Non-coding RNAs (ncRNAs), transcripts that do not code for proteins, started receiving a lot of attention in the last decade, thanks to several high-throughput genome-wide sequencing efforts which showed that, whereas less than 2% of the genome encodes proteins, at least 75% is actively transcribed into non-coding RNAs. NcRNAs have emerged as important key players in several biological processes throughout development, differentiation and diseases, including mechanisms of transcriptional and post-transcriptional gene regulation. Their size varies extremely from small RNAs of size 20 to hundred thousands of nucleotides. Of interest in this proposal are long ncRNAs, transcripts longer than 200 nucleotides, which have been estimated to be about 20000 in the genome and exhibiting distinct patterns of spatio-temporal expression. Despite their abundance, only few of them have a characterized function: most of the lncRNAs detected by high-throughput methods remain without a functional classification.

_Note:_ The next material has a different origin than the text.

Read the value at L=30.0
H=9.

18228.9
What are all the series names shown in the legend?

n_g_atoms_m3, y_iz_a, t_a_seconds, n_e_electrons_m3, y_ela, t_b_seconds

LncRNA sequences evolve very rapidly, hence it is accepted that analysis methods focusing solely on sequence conservation are less suited compared to methods that take the secondary RNA structure into account, allowing for non-conventional motifs, such as pseudoknots, G-quadruplexes and intramolecular RNA triplexes, which have been shown to be related to functional aspects of lncRNAs.
While global approaches for elucidating sequence-structure conservation are valuable, it is relevant to assume that for lncRNAs one has to resort to locally conserved sequence-structure motifs. In this proposal we will address and research various computational aspects important for searching and clustering lncRNAs which share local sequence-structure motifs. Such shared motifs might indicate that the lncRNAs are functionally related (e.g. bind the same RNA Binding Protein via the sequence-structure motif) and therefore will enable us a first comprehensive functional classification of lncRNAs. We have two main goals attributed mainly to the two PIs respectively.
1) We want to devise computational methods for aligning (pseudoknotted) RNA families, then derive probabilistic global and local motifs from the alignments while allowing to incorporate experimental evidence, and finally develop methods to search the motifs fast and sensitive in large genomic sequences.
2) We want to extend and apply the methodology derived under the first goal to retrieve sequence structure motifs in lncRNAs. We want to enable classification of lncRNAs into different classes based on sequence structure motifs and other genomic features, and finally find and functionally annotate new classes of non-coding RNAs.
The project started in January 2018 and terminates in December 2020.